MOTIF ESTIMATION VIA SUBGRAPH SAMPLING: THE FOURTH-MOMENT PHENOMENON
成果类型:
Article
署名作者:
Bhattacharya, Bhaswar B.; Das, Sayan; Mukherjee, Sumit
署名单位:
University of Pennsylvania; Columbia University; Columbia University
刊物名称:
ANNALS OF STATISTICS
ISSN/ISSBN:
0090-5364
DOI:
10.1214/21-AOS2134
发表日期:
2022
页码:
987-1011
关键词:
Social networks
connected components
convergent sequences
degree distributions
LIMIT-THEOREMS
graph
number
sums
摘要:
Network sampling is an indispensable tool for understanding features of large complex networks where it is practically impossible to search over the entire graph.
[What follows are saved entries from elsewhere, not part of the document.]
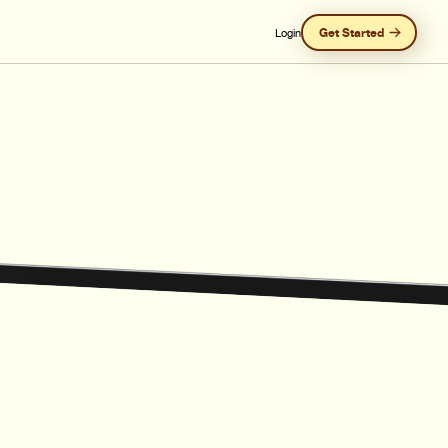
Get Started
Login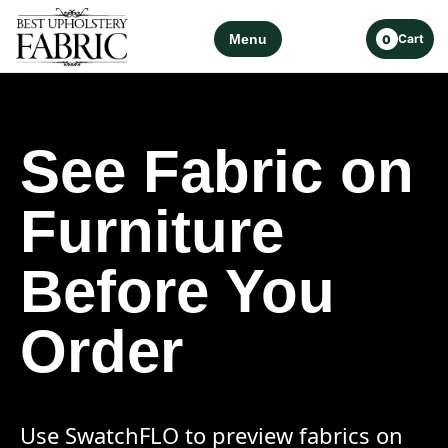
Menu
Cart
0
See Fabric on
Furniture
Before You
Order
Use SwatchFLO to preview fabrics on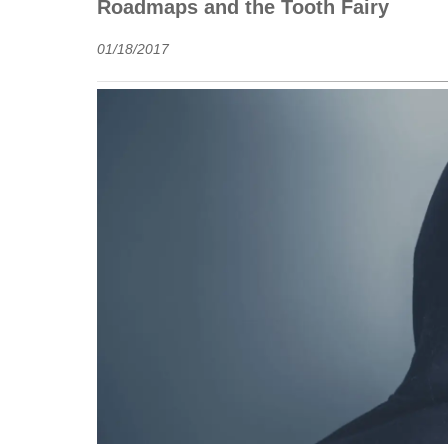
Roadmaps and the Tooth Fairy
01/18/2017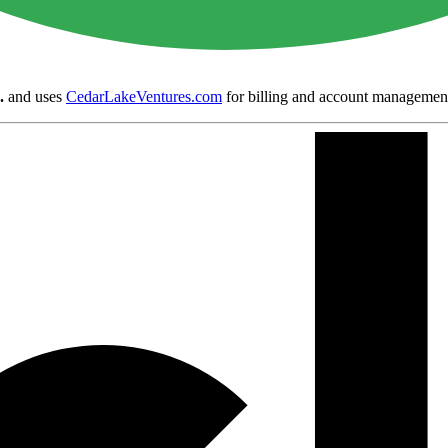
.
and uses
CedarLakeVentures.com
for billing and account managemen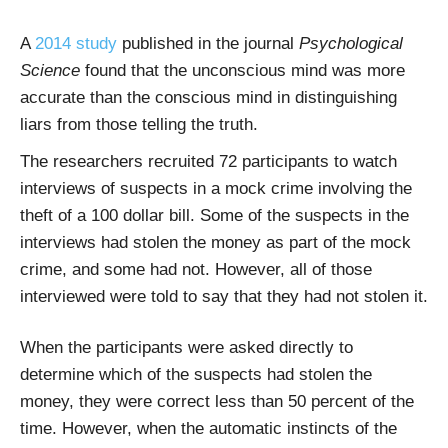
A
2014 study
published in the journal
Psychological
Science
found that the unconscious mind was more
accurate than the conscious mind in distinguishing
liars from those telling the truth.
The researchers recruited 72 participants to watch
interviews of suspects in a mock crime involving the
theft of a 100 dollar bill. Some of the suspects in the
interviews had stolen the money as part of the mock
crime, and some had not. However, all of those
interviewed were told to say that they had not stolen it.
When the participants were asked directly to
determine which of the suspects had stolen the
money, they were correct less than 50 percent of the
time. However, when the automatic instincts of the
In this paper, we develop a framework for statistical inference for counting network motifs, such as edges, triangles and wedges, in the widely used subgraph sampling model, where each vertex is sampled independently, and the subgraph induced by the sampled vertices is observed. We derive necessary and sufficient conditions for the consistency and the asymptotic normality of the natural Horvitz-Thompson (HT) estimator, which can be used for constructing confidence intervals and hypothesis testing for the motif counts based on the sampled graph. In particular, we show that the asymptotic normality of the HT estimator exhibits an interesting fourth-moment phenomenon, which asserts that the HT estimator (appropriately centered and rescaled) converges in distribution to the standard normal whenever its fourth-moment converges to 3 (the fourth-moment of the standard normal distribution). As a consequence, we derive the exact thresholds for consistency and asymptotic normality of the HT estimator in various natural graph ensembles, such as sparse graphs with bounded degree, Erdos-Renyi random graphs, random regular graphs and dense graphons.